Two years ago in the early hours of the morning on January 24, something happened to me that I never thought would happen to me. Yes, at the time, I experienced 5 sexual assaults before, but I never thought I would be the one to be raped, especially by a known male. I remember it quite well, even though I tried my hardest to suppress the memory. The vivid image of not being listened to, of losing control of my own body, to having you act like nothing happened, and to have your girlfriend at the time hate me because of the lie and the reason you told her. The reason being to prove to her that “you could have sex with anyone.” Anyone being me, me who didn’t even want to have sex with you. Me being someone you had sex with before, so you assumed I wanted it again. But no, I didn’t. I wanted nothing to do with you. But one drunk night out, and I asked everyone to leave, but you, you claimed you weren’t leaving without respecting my wishes. It was 5 in the morning, I wanted nothing but sleep. I wanted everyone out of my house. Because I forgot to lock my door, I found you in my bed.
I always feel wrong for telling my story because society tells me I did everything wrong. That I asked for it. That it was my fault. But how is it my fault when I say no? How is it my fault when I can’t fully consent? And how is it my fault when they forced me? It’s not.
I was forced to give head. I was able to stop. I tried going to sleep. I was exhausted. But the next thing I knew he was on top of me. He was a football player. Do you know how weak I am compared to him, trying to push him off of me? It was so hard that I quit trying. I started crying. I closed my eyes and prayed for it to end. Maybe if he saw me crying he would stop. He didn’t see the tears. He didn’t stop. He continued until he was finished. When he was done he got dressed and left.
I didn’t tell anyone. I didn’t speak a word about it until about three months later. When I was going crazy about how much my friends loved my rapist’s girlfriend. I couldn’t handle it anymore. I pretended like nothing bothered me.

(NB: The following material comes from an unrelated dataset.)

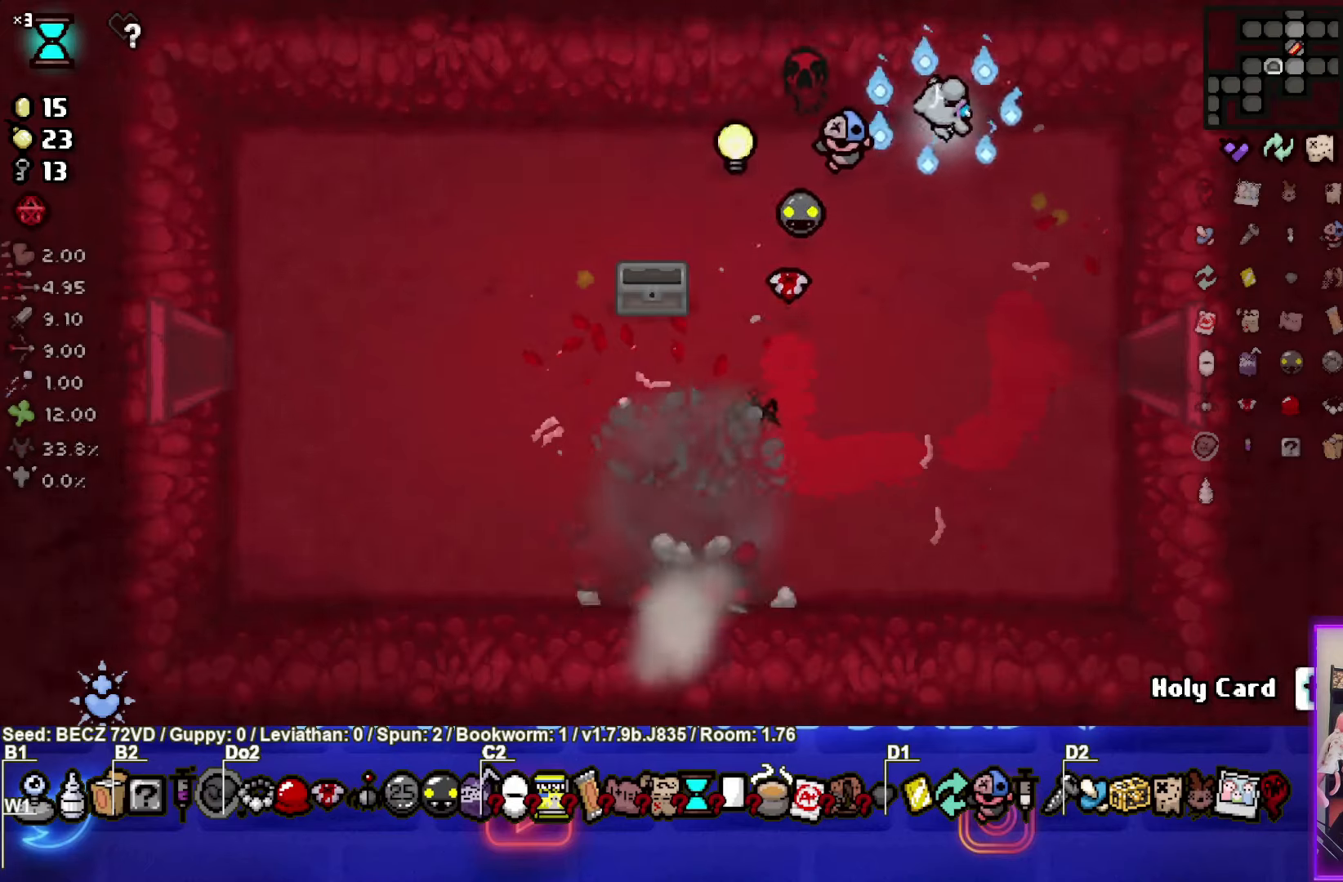
{"buttons": [], "left_stick": "down-left", "right_stick": "center", "events": [[67, "left_stick", "down-left"]]}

But everything did. I even entered an abusive relationship shortly after the rape, because I assumed thats all I was worth.
The most heart breaking thing was when I finally opened up to my friends about it all. They were disappointed that I didn’t tell them sooner. But how was that supposed to go down? “Hey guys, how was your night? Oh mine was great, I was raped last night.” No. I was still in disbelief that it all happened there was no way I was gonna share it right after it happened. I even got doubts that it actually happened. The hardest thing I heard from someone close to me was, “are you sure it happened? you don’t want to ruin his life by claiming this.” HIS life? I’m not worried about HIS life, because HE already ruined mine. I didn’t care that he was a goddamn football player. He shouldn’t get special treatment. But at Appalachian State, that’s unfortunately true, athletes, especially football players get special treatment. I didn’t go to the authorities with this one, because by the time I told people, I felt like it would have been a lose-lose situation for me.
Since he was a year younger than me, I knew I was still gonna see him around. So I kept him on social media. Why? So I knew his whereabouts. So I knew where he was so I could avoid him. It was the only way that made me feel safe at the time.
But at the end of the day, Brandon, I hope your pride hasn’t made you rape another girl, to prove to another girl you can have sex with whoever. I hope you get the justice you deserve, and by this point it time, I hope karma kicks you in the ass hard. I never openly said your name until now, but I’ll save you some respect and not say your last name. Enjoy your life and please do us all a favor and don’t try to destroy any other girls lives.